▸ Given records
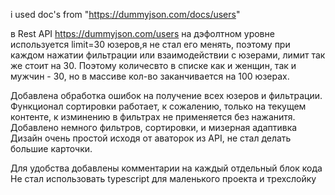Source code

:i used doc's from "https://dummyjson.com/docs/users"

в Rest API https://dummyjson.com/users на дэфолтном уровне используется limit=30 юзеров,я не стал его менять, поэтому при каждом нажатии фильтрации или взаимодействии с юзерами, лимит так же стоит на 30.
Поэтому количесвто в списке как и женщин, так и мужчин - 30, но в массиве кол-во заканчивается на 100 юзерах.

Добавлена обработка ошибок на получение всех юзеров и фильтрации.
Функционал сортировки работает, к сожалению, только на текущем контенте, к изминению в фильтрах не применяется без нажанитя.
Добавлено немного фильтров, сортировки, и мизерная адаптивка
Дизайн очень простой исходя от аваторок из API, не стал делать большие карточки.

Для удобства добавлены комментарии на каждый отдельный блок кода 
Не стал использовать typescript для маленького проекта и трехслойку
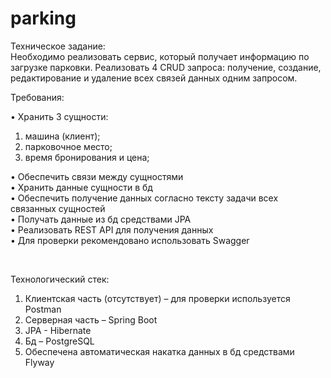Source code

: # parking

Техническое задание:  
Необходимо реализовать сервис, который получает информацию по загрузке парковки.
Реализовать 4 CRUD запроса: получение, создание, редактирование и удаление всех связей данных одним запросом.

Требования:

•	Хранить 3 сущности: 
1) машина (клиент);
2) парковочное место;
3) время бронирования и цена;  

•	Обеспечить связи между сущностями  
•	Хранить данные сущности в бд  
•	Обеспечить получение данных согласно тексту задачи всех связанных сущностей  
•	Получать данные из бд средствами JPA  
•	Реализовать REST API для получения данных  
•	Для проверки рекомендовано использовать Swagger  
  
<br />  

    
Технологический стек:  
1)	Клиентская часть (отсутствует) – для проверки используется Postman
2)	Серверная часть – Spring Boot
3)	JPA - Hibernate
4)	Бд – PostgreSQL
5)	Обеспечена автоматическая накатка данных в бд средствами Flyway
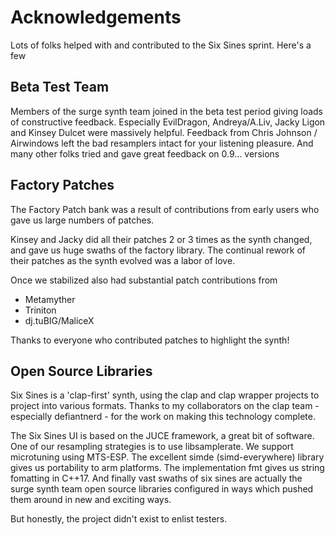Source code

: # Acknowledgements

Lots of folks helped with and contributed to the
Six Sines sprint. Here's a few

## Beta Test Team

Members of the surge synth team joined in the beta
test period giving loads of constructive feedback.
Especially EvilDragon, Andreya/A.Liv, Jacky Ligon
and Kinsey Dulcet were massively helpful. Feedback
from Chris Johnson / Airwindows left the bad
resamplers intact for your listening pleasure. And 
many other folks tried and gave great feedback on
0.9... versions

## Factory Patches

The Factory Patch bank was a result of contributions
from early users who gave us large numbers of patches.

Kinsey and Jacky did all their patches 2 or 3 times as
the synth changed, and gave us huge swaths of the factory library.
The continual rework of their patches as the synth evolved
was a labor of love.

Once we stabilized also had substantial patch contributions from

- Metamyther
- Triniton
- dj.tuBIG/MaliceX

Thanks to everyone who contributed patches to highlight the synth!

## Open Source Libraries

Six Sines is a 'clap-first' synth, using the clap and clap wrapper
projects to project into various formats. Thanks to my collaborators
on the clap team - especially defiantnerd - for the work on making
this technology complete.

The Six Sines UI is based on the JUCE framework, a great bit of software. 
One of our resampling strategies is to use libsamplerate. We support
microtuning using MTS-ESP. The excellent simde (simd-everywhere)
library gives us portability to arm platforms. The implementation
fmt gives us string fomatting in C++17. And finally vast swaths
of six sines are actually the surge synth team open source libraries
configured in ways which pushed them around in new and exciting
ways.

But honestly, the project didn't exist to enlist testers.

▸ Task item
Please set out the lines of the entries, from the line containing "Six Sines is" through the final line of the entries, as a JSON list of strings, one string per line, leaving out blank lines.

▸ Written solution
[
  "Six Sines is a 'clap-first' synth, using the clap and clap wrapper",
  "projects to project into various formats. Thanks to my collaborators",
  "on the clap team - especially defiantnerd - for the work on making",
  "this technology complete.",
  "The Six Sines UI is based on the JUCE framework, a great bit of software. ",
  "One of our resampling strategies is to use libsamplerate. We support",
  "microtuning using MTS-ESP. The excellent simde (simd-everywhere)",
  "library gives us portability to arm platforms. The implementation",
  "fmt gives us string fomatting in C++17. And finally vast swaths",
  "of six sines are actually the surge synth team open source libraries",
  "configured in ways which pushed them around in new and exciting",
  "ways.",
  "But honestly, the project didn't exist to enlist testers."
]